Rue de l'Arsenal (Paris 4e) sur le mur qui longe cette rue côté impair et à la hauteur de la rue Bassompierre, on peu voir une plaque assez anodine. Elle concerne pourtant une invention qui a changé le cours de l'Histoire mondiale.
On peut y lire "Ici se trouvait au XIXe siècle le DÉPÔT CENTRAL DES POUDRES ET SALPÊTRES où Paul VIEILLE, ingénieur des Poudres, inventa en 1884 la poudre à canon moderne nommée la poudre B".
Cela m'a conduit à ma demander de quoi il s'agit.
La poudre B est le nom donné à la "poudre sans fumée". Une découverte révolutionnaire qui était recherchée depuis le milieu du XIXe siècle par tous les ingénieurs militaires. L'intérêt était que contrairement à la poudre traditionnelle, la "poudre noire", elle ne produit pas de fumée ce qui limite l'encrassage des canons et améliore la visibilité du tir (puisque le canon ne dégage pas de fumée), de plus elle est six fois plus puissante.
L'ingénieur qui mit au point cette découverte s'appelait Paul Vieille (né dans le 11e arrondissement de Paris le 2 septembre 1854 et mort à Paris le 14 janvier 1934).
Il était ingénieur comme cela est indiqué sur la plaque au dépôt central des poudres et salpêtres. Voici la localisation de ce dépôt sur un plan Godet de 1825 :
Cette poudre fut d'abord appelée la "poudre V" (du nom de Paul Vieille) mais elle prit rapidement le nom de "poudre B" soit par référence la poudre blanche (par opposition à la poudre noire), soit -plus vraisemblablement -car le ministre de la Guerre de janvier 1886 à mai 1887 avait pour nom Boulanger, le fameux général Boulanger qui à la fin des années 1880 fut sur le point de renverser la République en s'appuyant sur la popularité dans la population. C'est pendant son ministère que fut mis au point, en 1886, le fusil Lebel qui équipa l'armée française à partir de 1887. Le premier fusil a utilisé la poudre B. De même l'invention servit pour le canon de 75 grâce auquel l'artillerie française eut un atout décisif.

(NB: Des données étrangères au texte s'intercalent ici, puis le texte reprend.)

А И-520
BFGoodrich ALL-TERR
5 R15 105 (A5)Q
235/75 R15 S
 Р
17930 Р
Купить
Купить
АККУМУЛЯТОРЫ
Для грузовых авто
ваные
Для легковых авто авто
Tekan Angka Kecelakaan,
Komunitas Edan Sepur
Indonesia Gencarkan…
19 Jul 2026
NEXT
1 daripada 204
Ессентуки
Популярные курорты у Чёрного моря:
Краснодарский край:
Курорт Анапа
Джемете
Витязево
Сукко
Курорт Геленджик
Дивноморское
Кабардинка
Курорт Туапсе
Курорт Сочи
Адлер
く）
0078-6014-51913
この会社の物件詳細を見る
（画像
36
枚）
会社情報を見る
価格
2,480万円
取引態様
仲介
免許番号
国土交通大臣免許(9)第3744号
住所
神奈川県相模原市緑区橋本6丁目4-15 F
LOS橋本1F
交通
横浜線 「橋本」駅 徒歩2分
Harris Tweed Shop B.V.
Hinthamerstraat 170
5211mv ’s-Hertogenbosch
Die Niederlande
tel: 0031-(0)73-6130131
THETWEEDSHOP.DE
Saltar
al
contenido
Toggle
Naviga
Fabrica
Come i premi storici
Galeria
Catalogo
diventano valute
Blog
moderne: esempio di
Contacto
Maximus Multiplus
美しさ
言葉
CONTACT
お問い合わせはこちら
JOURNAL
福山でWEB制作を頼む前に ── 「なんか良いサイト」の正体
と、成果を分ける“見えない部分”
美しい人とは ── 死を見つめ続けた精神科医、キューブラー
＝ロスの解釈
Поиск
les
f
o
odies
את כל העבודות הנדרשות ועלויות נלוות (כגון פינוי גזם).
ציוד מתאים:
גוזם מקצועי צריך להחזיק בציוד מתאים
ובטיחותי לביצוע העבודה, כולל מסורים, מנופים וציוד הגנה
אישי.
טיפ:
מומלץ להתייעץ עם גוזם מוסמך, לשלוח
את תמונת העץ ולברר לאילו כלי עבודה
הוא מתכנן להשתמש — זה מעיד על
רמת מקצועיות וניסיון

Canon de 75, modèle 1897, fabriqué à Bourges en 1918 (Musée des Invalides) |
Cette découverte explique peut-être la paranoïa de l'espionnage du haut État-major français qui voulait garder précieusement le secret de cette découverte. Une ambiance de suspicion qui conduisit peut-être en 1894 au déclenchement de l'affaire Dreyfus. En effet, le secret de la poudre B fut très vite éventé. Dès la fin des années 1880, les autres grandes puissance mirent au point des poudres sans fumée (Alfred Nobel créa une nouvelle version en 1887).
La poudre B révolutionna l'art de la guerre. Désormais, les champs de batailles n'étaient plus embrumés par la fumée des armes à feu. Il n'était plus nécessaire d'avoir des uniformes très colorés pour pouvoir repérer les soldats de son camp lors des batailles mais au contraire, la visibilité restait très bonne.
Uniforme de l'armée française en août 1914 |
Un changement de guerre radical que les états majors mettront plusieurs mois à comprendre pendant la Première Guerre mondiale. Ce n'est qu'à partir de 1915 que l'armée française abandonna l'uniforme bleu et rouge pour le remplacer par un bleu horizon beaucoup moins repérable de loin.